Не обошло и Кострому повсеместное увлечение организацией массовых театрализованных празднеств. Первая массовая инсценировка у нас состоялась в июле 1920 года. Зрители, собравшиеся на площади, наблюдали, как «красноармеец, попавший в плен к белополякам», склонял своим мужественным поведением на допросе и пламенной речью польских солдат к братанию, которым завершалось празднество. Но самой массовой была инсценировка «Взятие Перекопа», автором и постановщиком которой был Бляхин. Она была устроена в районе военных лагерей на Кинешемском тракте; «актерами» являлись красноармейцы двух полков и кавалеристы. Конечно, агиттеатр не мог выдержать конкуренции с классическим репертуаром и был забыт.

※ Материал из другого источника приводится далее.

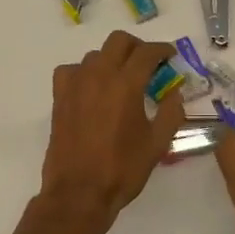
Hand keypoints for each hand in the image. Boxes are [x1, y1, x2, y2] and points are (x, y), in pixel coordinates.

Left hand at [39, 31, 185, 233]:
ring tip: (121, 80)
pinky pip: (71, 71)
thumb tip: (174, 93)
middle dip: (136, 47)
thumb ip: (171, 113)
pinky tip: (92, 89)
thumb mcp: (157, 144)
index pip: (146, 52)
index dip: (162, 50)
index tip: (170, 56)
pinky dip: (84, 73)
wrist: (79, 192)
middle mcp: (98, 75)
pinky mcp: (59, 97)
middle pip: (118, 41)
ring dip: (111, 60)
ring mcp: (75, 84)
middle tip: (148, 64)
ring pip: (95, 55)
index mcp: (126, 84)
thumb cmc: (122, 169)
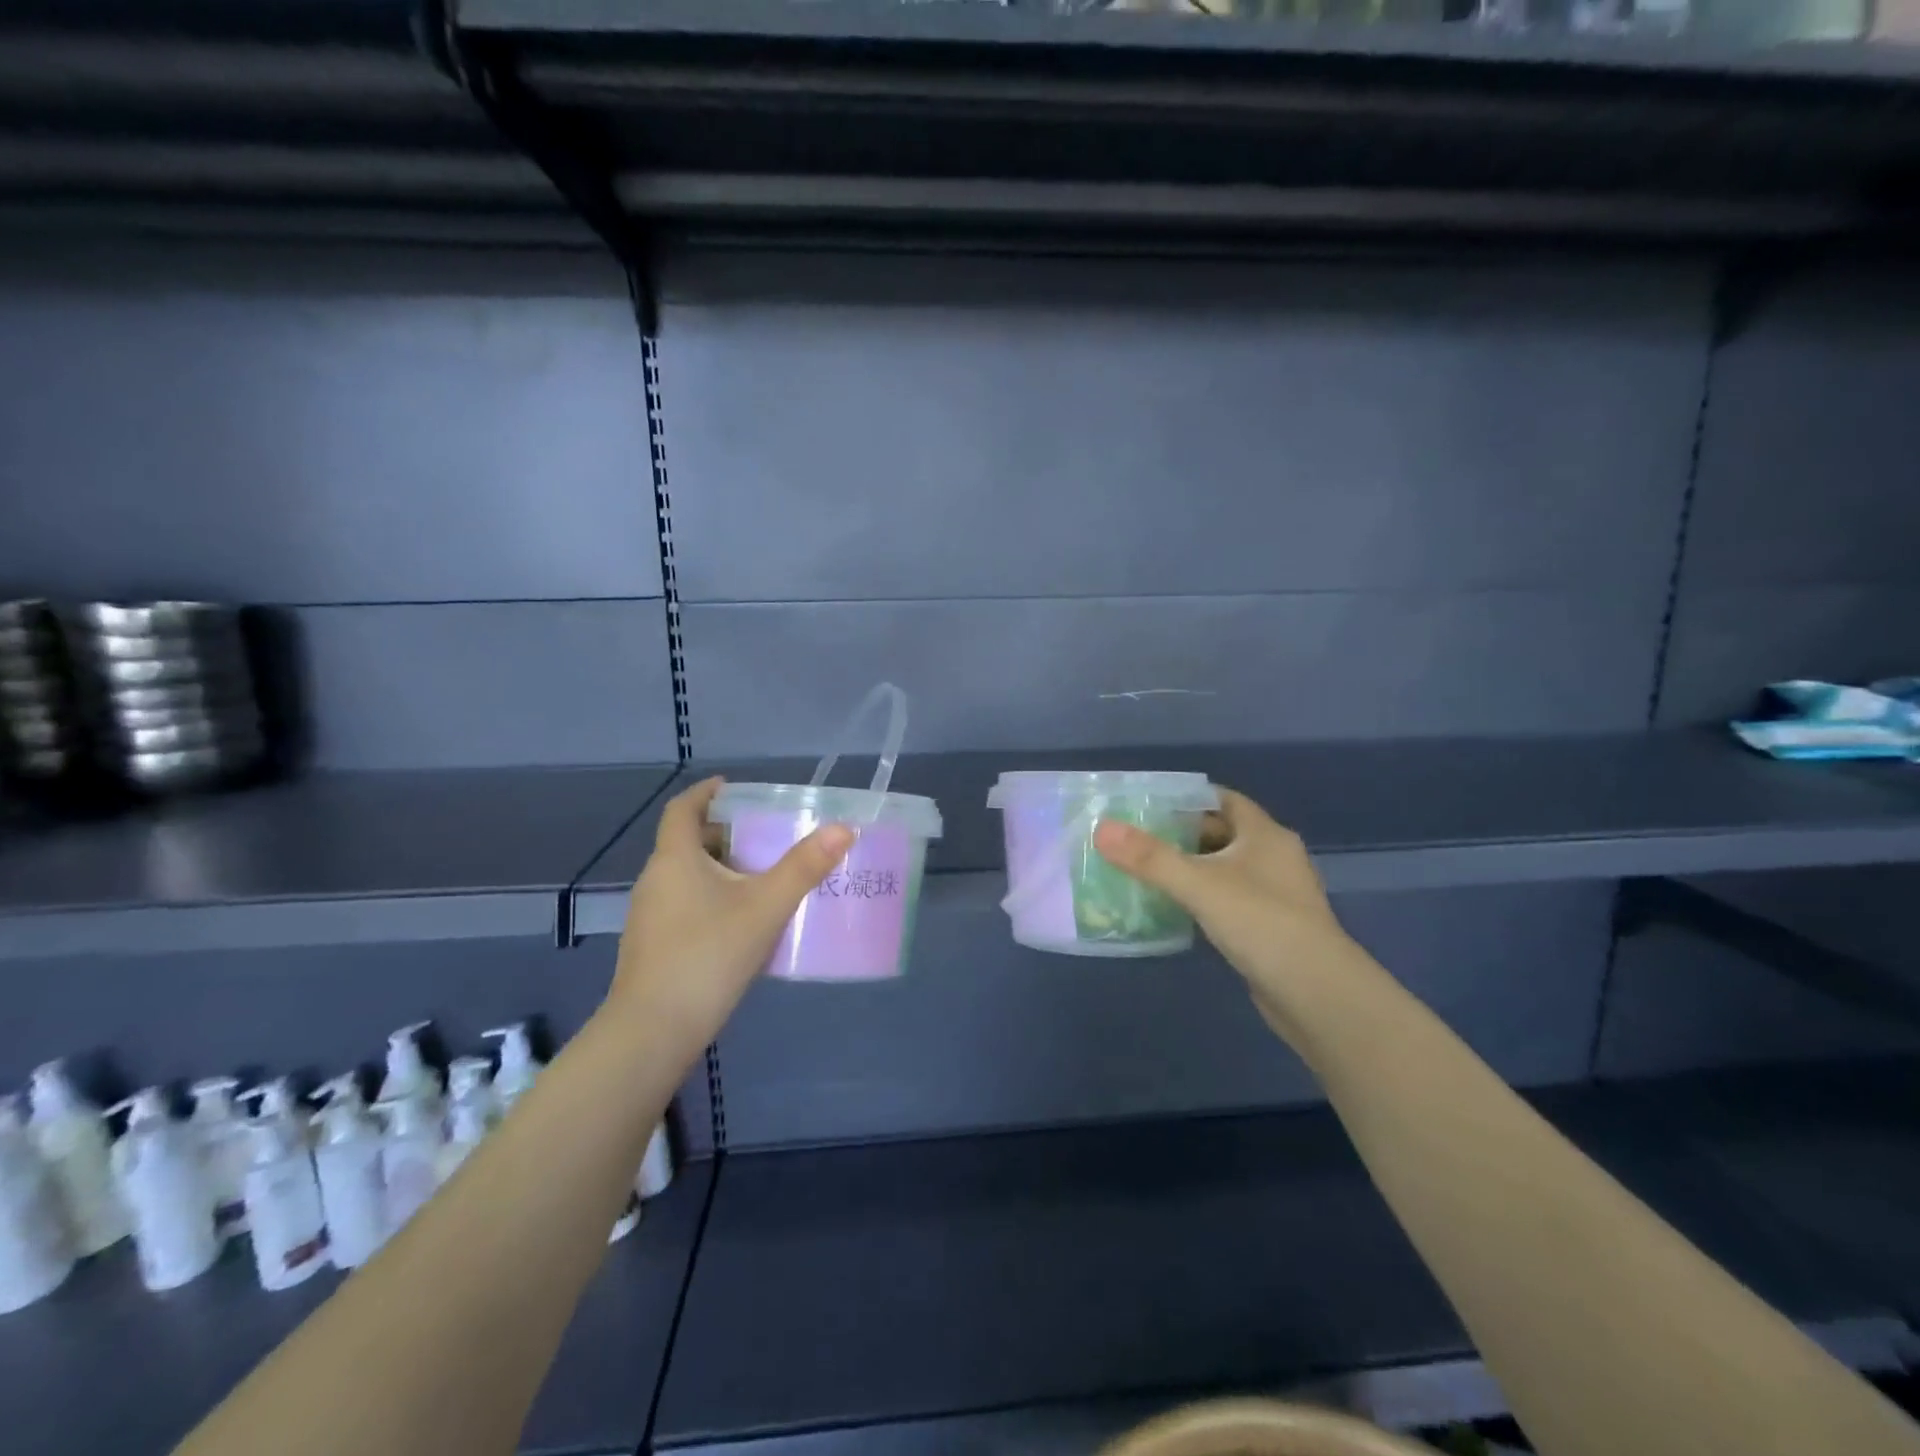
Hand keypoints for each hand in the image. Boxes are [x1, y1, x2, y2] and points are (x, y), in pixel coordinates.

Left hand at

Как видим, 1920-е годы — первый из относительно благоприятных, богатых по содержанию и интенсивности периодов литературной жизни Костромы после 1917-го. В промежутке между нелегким временем «военного коммунизма» и началом давления на писателей со стороны советской командно-административной системы выпали годы творческой самостоятельности талантливых писателей и поэтов разных направлений, годы сосуществования, не исключавшего дискуссий. Это и было нормальным бытием литературы.

К сожалению, уже на рубеже 1920—1930-х годов обстановка резко изменилась к худшему и стала определенно неблагоприятной для свободного «самовыражения» художников слова. Многие из тех, о ком шла речь выше, покинули Кострому навсегда или временно: В. Никифоровский, С. Дунаев, А. Дьяконов, Г. Ясин, В. Лебедев, А. Виленкин, П. Бляхин и другие. Приток свежих литературных сил из массы рабкоров, селькоров, участников литературных кружков не успевал компенсировать отток опытных писателей.

На этом мы пока прервем наше литературное путешествие по Костроме 1920-х годов.


Печатается по изданию: Вестник КГПУ им. Н. А. Некрасова. 1997. № 4. С. 123—132.

[*] Далее при ссылках на газету «Северная правда» в книге используется сокращение СП.